What is expected
From the records below, copy out exactly the lines from the one containing "left ankle: (64, 113)" to the one containing "right eye: (145, 125)", both included. Add nothing else.

---------- Recorded data ----------

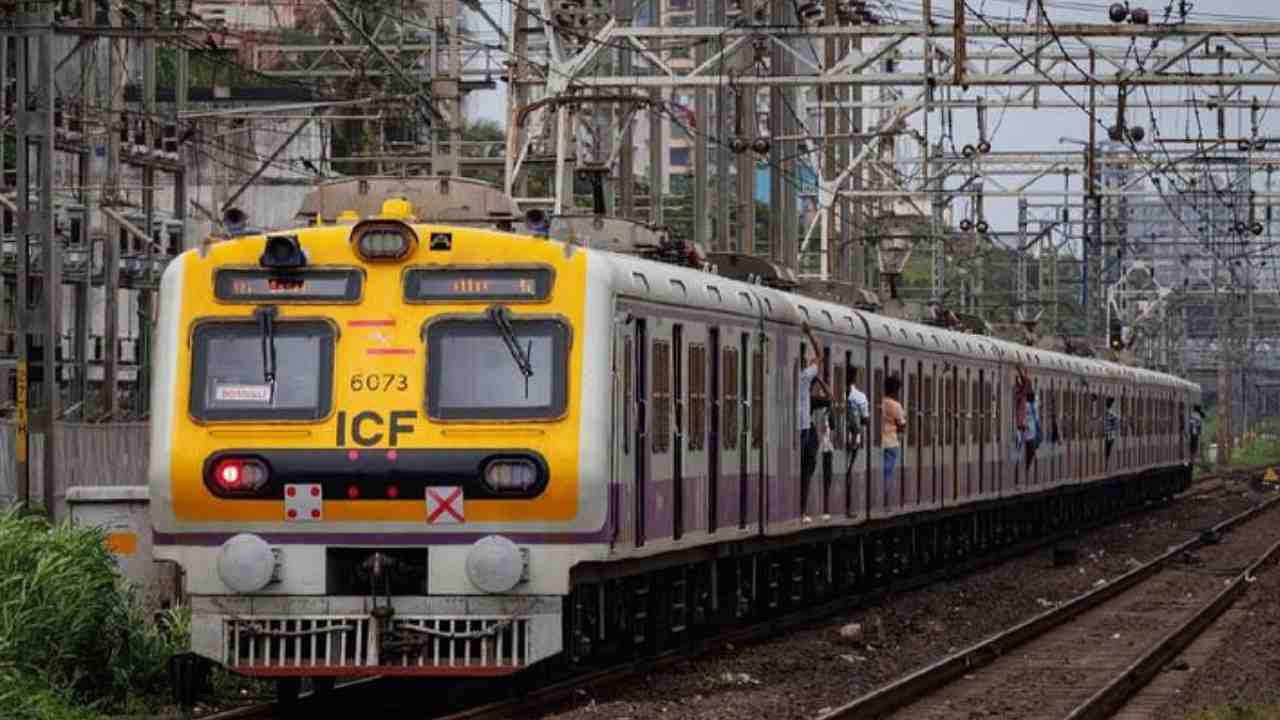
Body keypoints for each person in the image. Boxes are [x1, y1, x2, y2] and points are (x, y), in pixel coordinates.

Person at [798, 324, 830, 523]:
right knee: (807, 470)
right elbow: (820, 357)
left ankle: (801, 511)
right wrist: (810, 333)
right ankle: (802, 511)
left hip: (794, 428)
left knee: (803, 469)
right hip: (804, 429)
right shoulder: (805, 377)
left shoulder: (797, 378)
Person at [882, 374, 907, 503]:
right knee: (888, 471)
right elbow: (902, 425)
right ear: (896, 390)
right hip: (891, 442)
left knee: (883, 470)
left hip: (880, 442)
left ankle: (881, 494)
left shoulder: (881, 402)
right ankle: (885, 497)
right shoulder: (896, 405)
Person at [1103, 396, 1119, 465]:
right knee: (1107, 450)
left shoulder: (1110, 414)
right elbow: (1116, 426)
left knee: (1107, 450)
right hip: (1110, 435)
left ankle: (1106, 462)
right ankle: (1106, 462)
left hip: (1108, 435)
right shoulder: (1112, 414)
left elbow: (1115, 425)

----------
---------- Recorded data ----------

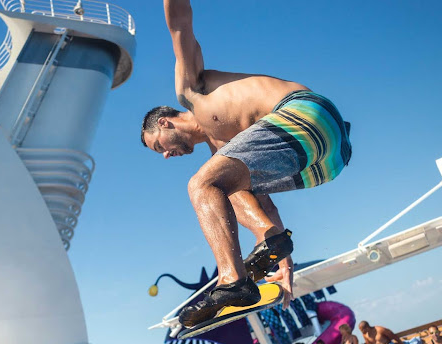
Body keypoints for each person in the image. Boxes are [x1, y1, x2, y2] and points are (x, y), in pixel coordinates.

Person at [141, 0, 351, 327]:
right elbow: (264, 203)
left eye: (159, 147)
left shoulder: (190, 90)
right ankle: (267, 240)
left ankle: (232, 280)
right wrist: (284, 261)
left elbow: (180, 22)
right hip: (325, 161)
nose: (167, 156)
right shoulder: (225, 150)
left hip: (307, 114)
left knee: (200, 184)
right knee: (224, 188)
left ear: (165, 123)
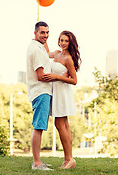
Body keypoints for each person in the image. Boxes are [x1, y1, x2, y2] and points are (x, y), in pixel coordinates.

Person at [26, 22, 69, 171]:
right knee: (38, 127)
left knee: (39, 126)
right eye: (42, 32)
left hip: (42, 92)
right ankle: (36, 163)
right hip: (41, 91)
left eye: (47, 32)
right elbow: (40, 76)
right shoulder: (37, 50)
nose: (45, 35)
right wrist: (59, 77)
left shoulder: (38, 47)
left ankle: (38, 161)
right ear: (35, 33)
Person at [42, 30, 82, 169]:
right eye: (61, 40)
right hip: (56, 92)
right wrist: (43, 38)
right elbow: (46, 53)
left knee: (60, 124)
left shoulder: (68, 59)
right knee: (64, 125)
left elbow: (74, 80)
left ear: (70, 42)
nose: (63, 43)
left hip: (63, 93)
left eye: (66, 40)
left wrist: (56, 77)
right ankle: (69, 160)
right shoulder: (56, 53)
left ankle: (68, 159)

----------
---------- Recorded data ----------

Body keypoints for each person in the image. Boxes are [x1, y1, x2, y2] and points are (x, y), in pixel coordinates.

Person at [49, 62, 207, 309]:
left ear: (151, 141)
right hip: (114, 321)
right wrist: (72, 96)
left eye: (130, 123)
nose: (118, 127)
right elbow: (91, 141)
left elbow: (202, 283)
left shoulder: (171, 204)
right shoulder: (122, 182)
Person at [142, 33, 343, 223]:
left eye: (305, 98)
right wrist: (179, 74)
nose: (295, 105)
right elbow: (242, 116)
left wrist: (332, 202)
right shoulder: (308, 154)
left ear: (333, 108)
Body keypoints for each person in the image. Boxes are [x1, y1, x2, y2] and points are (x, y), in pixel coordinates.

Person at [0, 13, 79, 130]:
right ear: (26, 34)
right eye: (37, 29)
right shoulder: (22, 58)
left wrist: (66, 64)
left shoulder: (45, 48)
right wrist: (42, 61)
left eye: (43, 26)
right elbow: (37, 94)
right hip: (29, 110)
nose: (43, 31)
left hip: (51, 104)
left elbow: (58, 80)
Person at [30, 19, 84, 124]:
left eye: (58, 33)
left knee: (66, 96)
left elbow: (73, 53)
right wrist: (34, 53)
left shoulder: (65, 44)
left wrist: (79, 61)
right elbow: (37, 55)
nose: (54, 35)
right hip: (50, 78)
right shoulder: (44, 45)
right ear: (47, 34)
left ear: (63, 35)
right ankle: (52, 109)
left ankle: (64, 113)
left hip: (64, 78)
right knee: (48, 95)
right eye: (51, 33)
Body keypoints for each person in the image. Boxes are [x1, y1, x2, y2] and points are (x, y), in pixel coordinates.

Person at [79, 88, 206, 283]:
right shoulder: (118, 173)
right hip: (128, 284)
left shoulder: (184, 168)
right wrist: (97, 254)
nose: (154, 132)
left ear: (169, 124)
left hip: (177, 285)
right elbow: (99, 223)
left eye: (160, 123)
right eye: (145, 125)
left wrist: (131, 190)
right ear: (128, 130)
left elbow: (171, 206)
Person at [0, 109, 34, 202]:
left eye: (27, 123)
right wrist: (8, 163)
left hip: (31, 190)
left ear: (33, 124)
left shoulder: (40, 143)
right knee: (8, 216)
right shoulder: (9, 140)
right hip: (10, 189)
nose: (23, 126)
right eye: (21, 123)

----------

Task result
left ankle: (64, 113)
left hip: (64, 78)
right knee: (48, 95)
right eye: (51, 33)
Body keypoints for each person in the image. Boxes are [x1, y1, x2, y2] and points are (x, y), in pixel coordinates.

Person at [79, 88, 206, 283]:
right shoulder: (118, 173)
right hip: (128, 284)
left shoulder: (184, 168)
right wrist: (97, 254)
nose: (154, 132)
left ear: (169, 124)
left hip: (177, 285)
right elbow: (99, 223)
left eye: (160, 123)
right eye: (145, 125)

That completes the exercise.